Listed entries: Begin

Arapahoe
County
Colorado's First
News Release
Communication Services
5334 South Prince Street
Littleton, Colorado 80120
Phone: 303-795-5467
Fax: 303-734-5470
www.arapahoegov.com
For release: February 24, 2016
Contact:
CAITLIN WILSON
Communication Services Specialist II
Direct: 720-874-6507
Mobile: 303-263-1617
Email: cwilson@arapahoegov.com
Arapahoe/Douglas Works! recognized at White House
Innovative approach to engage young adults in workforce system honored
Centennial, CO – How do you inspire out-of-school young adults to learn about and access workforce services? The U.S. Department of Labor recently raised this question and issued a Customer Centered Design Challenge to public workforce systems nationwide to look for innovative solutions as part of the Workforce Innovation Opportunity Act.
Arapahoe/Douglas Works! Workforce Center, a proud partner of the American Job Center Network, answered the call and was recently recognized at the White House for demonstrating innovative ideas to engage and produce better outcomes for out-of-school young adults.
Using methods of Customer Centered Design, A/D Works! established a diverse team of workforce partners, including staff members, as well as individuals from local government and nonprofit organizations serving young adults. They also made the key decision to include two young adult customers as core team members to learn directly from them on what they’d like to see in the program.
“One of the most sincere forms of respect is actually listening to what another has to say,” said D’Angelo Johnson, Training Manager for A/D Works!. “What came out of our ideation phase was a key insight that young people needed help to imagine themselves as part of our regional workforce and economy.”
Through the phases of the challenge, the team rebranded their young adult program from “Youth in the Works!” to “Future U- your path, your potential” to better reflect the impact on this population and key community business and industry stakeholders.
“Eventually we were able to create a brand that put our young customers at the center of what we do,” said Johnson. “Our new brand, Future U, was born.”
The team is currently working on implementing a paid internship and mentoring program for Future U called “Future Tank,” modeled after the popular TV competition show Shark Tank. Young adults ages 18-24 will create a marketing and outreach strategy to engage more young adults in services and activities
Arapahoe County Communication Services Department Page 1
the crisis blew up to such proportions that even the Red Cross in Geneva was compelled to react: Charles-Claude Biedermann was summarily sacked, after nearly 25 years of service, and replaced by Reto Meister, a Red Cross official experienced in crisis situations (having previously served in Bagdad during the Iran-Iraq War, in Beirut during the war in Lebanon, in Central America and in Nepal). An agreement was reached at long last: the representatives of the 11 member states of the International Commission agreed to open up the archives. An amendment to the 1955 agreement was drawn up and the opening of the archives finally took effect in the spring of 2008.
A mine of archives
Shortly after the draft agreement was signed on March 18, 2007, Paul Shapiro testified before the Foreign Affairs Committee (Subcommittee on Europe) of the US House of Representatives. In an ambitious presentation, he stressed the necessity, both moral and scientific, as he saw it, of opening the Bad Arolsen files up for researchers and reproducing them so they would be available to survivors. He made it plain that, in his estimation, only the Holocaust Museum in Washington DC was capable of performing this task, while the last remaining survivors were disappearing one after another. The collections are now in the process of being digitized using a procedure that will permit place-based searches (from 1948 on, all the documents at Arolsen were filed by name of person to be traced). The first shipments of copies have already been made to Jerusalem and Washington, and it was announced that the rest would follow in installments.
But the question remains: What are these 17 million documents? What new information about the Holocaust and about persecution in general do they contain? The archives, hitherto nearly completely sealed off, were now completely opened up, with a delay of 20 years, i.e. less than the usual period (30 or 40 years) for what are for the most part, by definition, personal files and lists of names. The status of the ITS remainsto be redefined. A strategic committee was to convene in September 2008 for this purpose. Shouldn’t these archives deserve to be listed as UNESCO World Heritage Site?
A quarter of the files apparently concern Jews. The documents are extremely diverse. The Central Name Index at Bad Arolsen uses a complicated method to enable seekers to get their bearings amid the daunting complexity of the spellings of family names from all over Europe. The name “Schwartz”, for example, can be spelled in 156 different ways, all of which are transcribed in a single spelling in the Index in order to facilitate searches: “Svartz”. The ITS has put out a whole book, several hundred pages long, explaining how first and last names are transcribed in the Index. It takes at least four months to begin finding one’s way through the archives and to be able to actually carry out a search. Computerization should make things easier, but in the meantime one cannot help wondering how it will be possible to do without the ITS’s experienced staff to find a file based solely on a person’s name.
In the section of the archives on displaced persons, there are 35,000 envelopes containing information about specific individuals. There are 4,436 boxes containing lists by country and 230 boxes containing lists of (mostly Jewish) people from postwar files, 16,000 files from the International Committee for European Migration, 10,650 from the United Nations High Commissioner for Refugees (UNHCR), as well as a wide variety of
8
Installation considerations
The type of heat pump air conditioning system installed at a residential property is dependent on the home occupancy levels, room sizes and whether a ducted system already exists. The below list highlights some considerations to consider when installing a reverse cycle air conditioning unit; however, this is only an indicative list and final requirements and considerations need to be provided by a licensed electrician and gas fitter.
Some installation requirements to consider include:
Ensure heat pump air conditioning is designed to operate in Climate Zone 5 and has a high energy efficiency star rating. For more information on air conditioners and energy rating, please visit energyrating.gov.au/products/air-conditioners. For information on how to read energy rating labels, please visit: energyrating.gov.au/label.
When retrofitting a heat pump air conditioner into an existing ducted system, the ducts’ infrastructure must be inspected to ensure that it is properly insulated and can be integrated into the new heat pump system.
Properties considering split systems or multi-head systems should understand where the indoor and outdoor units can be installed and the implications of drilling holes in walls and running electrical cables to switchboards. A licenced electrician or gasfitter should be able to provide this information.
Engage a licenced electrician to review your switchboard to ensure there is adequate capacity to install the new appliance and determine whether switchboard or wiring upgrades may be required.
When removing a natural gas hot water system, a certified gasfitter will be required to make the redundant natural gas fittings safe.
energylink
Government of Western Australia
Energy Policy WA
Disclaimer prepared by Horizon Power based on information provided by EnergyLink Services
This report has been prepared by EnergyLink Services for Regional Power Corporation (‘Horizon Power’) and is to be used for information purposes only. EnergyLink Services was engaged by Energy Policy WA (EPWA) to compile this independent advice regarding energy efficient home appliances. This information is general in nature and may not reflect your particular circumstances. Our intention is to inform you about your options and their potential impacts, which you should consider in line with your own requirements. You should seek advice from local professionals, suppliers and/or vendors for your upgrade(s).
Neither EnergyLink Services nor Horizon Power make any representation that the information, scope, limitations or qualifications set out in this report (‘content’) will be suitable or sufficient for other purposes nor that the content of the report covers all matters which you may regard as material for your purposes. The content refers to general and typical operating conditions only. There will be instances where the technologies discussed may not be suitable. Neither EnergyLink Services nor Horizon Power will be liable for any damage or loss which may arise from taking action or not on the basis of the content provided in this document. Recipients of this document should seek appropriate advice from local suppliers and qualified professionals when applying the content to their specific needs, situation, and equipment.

Listed entries: End

Whenever the word "installed" shows up in a line of the entries, list that line.

# Response to the exercise
The type of heat pump air conditioning system installed at a residential property is dependent on the home occupancy levels, room sizes and whether a ducted system already exists. The below list highlights some considerations to consider when installing a reverse cycle air conditioning unit; however, this is only an indicative list and final requirements and considerations need to be provided by a licensed electrician and gas fitter.
Properties considering split systems or multi-head systems should understand where the indoor and outdoor units can be installed and the implications of drilling holes in walls and running electrical cables to switchboards. A licenced electrician or gasfitter should be able to provide this information.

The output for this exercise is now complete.